The siege also led the President to declare Martial Law not just in the conflict-affected Marawi and its nearby cities but expanding to the whole of Mindanao.

Such prerogative, which practically increases military presence and authorities in the covered area, is given to the President by the 1987 Constitution for a maximum of sixty days to prevent or suppress lawless violence, invasion, or rebellion. The Supreme Court recently denied petitions filed questioning the sufficiency of the factual basis for the declaration. The effectivity of Martial Law is set to expire on July 22 but the President has already called on the Legislature to authorise the extension of the same until the end of the year.
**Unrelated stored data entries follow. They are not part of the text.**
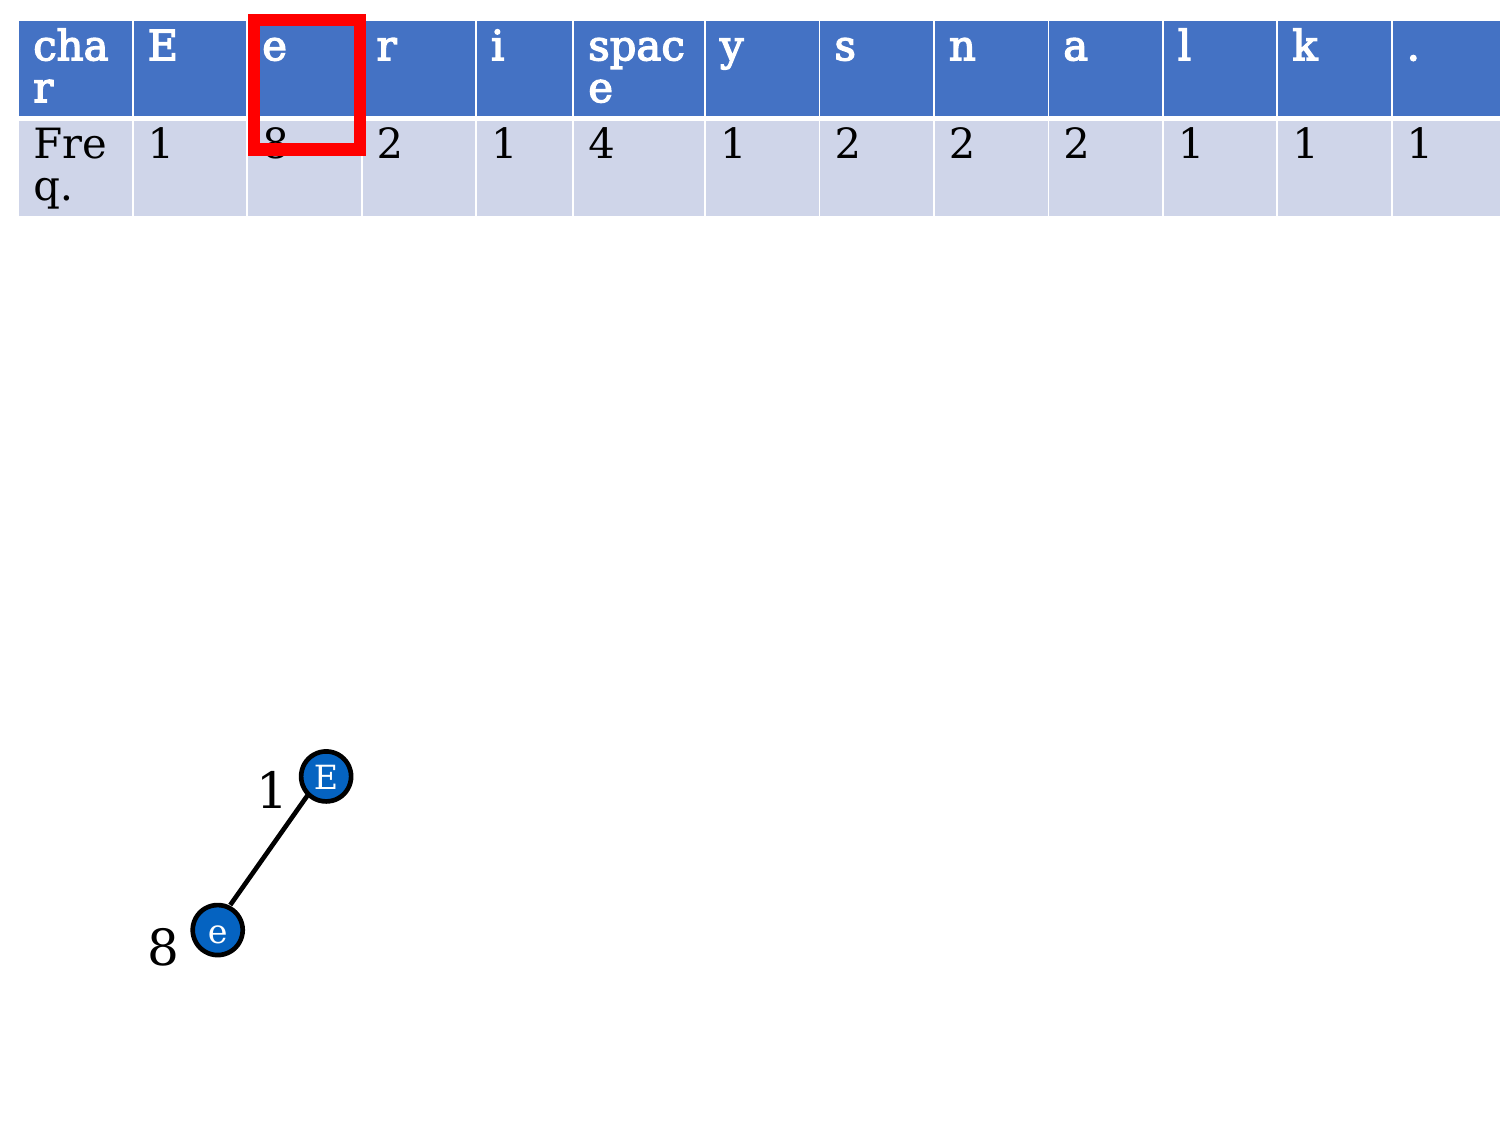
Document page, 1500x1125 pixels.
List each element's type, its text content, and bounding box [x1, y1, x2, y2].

table_cell 1 [1278, 121, 1391, 216]
table_header . [1393, 21, 1500, 116]
table_cell 1 [477, 121, 572, 216]
table_header a [1049, 21, 1162, 116]
table_cell 2 [1049, 121, 1162, 216]
table_cell 8 [248, 121, 361, 216]
text_box 1 [241, 751, 303, 794]
table_cell Freq. [19, 121, 132, 216]
text_box E [303, 751, 352, 802]
table_cell 2 [820, 121, 933, 216]
table_header l [1164, 21, 1276, 116]
table_header k [1278, 21, 1391, 116]
table_header E [134, 21, 246, 116]
table_cell 1 [1393, 121, 1500, 216]
table_cell 1 [706, 121, 819, 216]
table_header r [363, 21, 475, 116]
table_cell 1 [1164, 121, 1276, 216]
text_box [253, 19, 361, 151]
table_header y [706, 21, 819, 116]
table_cell 1 [134, 121, 246, 216]
table_header s [820, 21, 933, 116]
table_header i [477, 21, 572, 116]
table_header space [574, 21, 704, 116]
table_cell 2 [363, 121, 475, 216]
table_header char [19, 21, 132, 116]
text_box e [195, 905, 243, 956]
text_box 8 [132, 907, 195, 983]
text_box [230, 794, 309, 905]
table_header n [935, 21, 1048, 116]
table_cell 2 [935, 121, 1048, 216]
table_header e [248, 21, 253, 116]
table_cell 4 [574, 121, 704, 216]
Meanwhile, the internally displaced people of Marawi City are staying in the homes of their relatives or in overcrowded and unsanitary evacuation centers, unable to go back to school or their regular places of livelihood, and often having to face instances of discrimination such as the refusal of apartment owners to rent out to Muslims, or police officials supporting the introduction of an ID system for Muslims to weed out terrorists elsewhere in the country.

Latest figures from the regional government and other news reports also reveal that 102,758 families (465,692 individuals) have been displaced, more than 500 people (including 52 civilians) have been killed, and 18 schools damaged affecting 22,714 students and 2,933 teachers in the course of the war. Yet, following the military’s completed clearing operations in some parts of the city, and despite repeated calls from civil society, the Government’s green light to allow residents to return to their homes is nowhere near in sight.